Entries taken from a collection
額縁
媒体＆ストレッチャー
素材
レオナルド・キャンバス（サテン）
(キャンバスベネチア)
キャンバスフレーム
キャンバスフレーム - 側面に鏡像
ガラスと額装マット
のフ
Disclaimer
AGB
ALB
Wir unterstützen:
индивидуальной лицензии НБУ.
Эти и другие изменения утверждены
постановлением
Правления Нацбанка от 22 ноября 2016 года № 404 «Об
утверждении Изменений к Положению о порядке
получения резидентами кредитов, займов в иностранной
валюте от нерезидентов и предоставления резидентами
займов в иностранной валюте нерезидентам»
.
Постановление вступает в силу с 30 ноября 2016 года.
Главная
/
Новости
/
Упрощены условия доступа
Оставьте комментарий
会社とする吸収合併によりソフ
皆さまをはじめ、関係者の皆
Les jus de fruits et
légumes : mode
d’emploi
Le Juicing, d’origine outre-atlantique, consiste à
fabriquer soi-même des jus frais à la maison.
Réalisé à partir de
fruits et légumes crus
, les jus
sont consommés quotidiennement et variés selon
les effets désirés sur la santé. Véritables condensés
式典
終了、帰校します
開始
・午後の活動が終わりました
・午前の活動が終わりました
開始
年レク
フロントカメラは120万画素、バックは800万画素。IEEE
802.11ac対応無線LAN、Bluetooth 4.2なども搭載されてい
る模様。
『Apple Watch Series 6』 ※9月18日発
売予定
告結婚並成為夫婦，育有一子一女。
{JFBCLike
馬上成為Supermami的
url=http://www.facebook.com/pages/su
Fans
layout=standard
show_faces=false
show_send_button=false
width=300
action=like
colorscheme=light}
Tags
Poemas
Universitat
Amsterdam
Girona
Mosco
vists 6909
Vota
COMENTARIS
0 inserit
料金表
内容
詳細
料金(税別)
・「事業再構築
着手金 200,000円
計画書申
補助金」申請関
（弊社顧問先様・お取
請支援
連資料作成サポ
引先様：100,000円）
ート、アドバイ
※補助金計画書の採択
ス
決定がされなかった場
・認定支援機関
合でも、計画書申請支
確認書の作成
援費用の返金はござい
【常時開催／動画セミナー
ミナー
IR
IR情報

:: EXERCISE INSTRUCTIONS ::
What is wanted is the number of lines holding "false" in the entries. Nothing else should be given.

:: RESULT OF THE TASK ::
2